Task details | Put the records from the line containing "3. 什么是循环不变关系？用循环不变关系证明循环的正确性" through the last line into a Markdown table, leaving out blank lines. Use a Row column for the row number and a Line column for the text of the line.

[[ Data supplied open ]]

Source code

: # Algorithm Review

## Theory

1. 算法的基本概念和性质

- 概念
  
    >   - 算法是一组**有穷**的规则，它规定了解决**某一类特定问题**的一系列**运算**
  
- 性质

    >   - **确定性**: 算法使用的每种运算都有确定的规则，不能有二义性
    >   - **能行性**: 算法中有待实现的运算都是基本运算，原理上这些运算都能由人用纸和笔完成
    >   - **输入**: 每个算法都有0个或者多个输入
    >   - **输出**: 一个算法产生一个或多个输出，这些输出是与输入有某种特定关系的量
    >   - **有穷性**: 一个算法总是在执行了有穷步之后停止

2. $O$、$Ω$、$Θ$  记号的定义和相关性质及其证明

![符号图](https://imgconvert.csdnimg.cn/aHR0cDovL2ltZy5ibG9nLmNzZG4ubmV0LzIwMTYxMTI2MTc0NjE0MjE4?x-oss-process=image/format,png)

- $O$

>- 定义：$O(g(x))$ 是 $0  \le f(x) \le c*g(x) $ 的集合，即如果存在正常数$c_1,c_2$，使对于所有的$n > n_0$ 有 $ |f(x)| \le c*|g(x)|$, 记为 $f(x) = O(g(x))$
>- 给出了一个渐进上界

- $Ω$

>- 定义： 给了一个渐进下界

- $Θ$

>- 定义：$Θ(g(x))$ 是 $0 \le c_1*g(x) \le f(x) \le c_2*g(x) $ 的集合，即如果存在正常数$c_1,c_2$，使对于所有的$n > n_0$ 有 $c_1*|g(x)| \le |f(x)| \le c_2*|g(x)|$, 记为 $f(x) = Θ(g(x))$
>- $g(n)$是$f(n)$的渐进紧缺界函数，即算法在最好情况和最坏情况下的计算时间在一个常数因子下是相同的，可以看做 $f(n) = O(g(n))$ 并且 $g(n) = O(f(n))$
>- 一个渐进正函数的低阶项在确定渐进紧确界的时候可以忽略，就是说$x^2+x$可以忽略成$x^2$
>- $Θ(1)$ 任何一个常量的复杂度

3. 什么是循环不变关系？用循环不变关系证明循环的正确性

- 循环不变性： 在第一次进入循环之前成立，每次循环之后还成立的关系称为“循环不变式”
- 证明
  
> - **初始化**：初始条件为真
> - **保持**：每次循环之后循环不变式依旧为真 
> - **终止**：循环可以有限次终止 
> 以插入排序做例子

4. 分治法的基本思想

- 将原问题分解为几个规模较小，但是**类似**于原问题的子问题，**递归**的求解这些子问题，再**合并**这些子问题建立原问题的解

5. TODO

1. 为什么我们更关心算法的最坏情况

[[ Data supplied closed ]]

Exercise answer |
| Row | Line |
|---|---|
| 1 | 3. 什么是循环不变关系？用循环不变关系证明循环的正确性 |
| 2 | - 循环不变性： 在第一次进入循环之前成立，每次循环之后还成立的关系称为“循环不变式” |
| 3 | - 证明 |
| 4 | > - **初始化**：初始条件为真 |
| 5 | > - **保持**：每次循环之后循环不变式依旧为真  |
| 6 | > - **终止**：循环可以有限次终止  |
| 7 | > 以插入排序做例子 |
| 8 | 4. 分治法的基本思想 |
| 9 | - 将原问题分解为几个规模较小，但是**类似**于原问题的子问题，**递归**的求解这些子问题，再**合并**这些子问题建立原问题的解 |
| 10 | 5. TODO |
| 11 | 1. 为什么我们更关心算法的最坏情况 |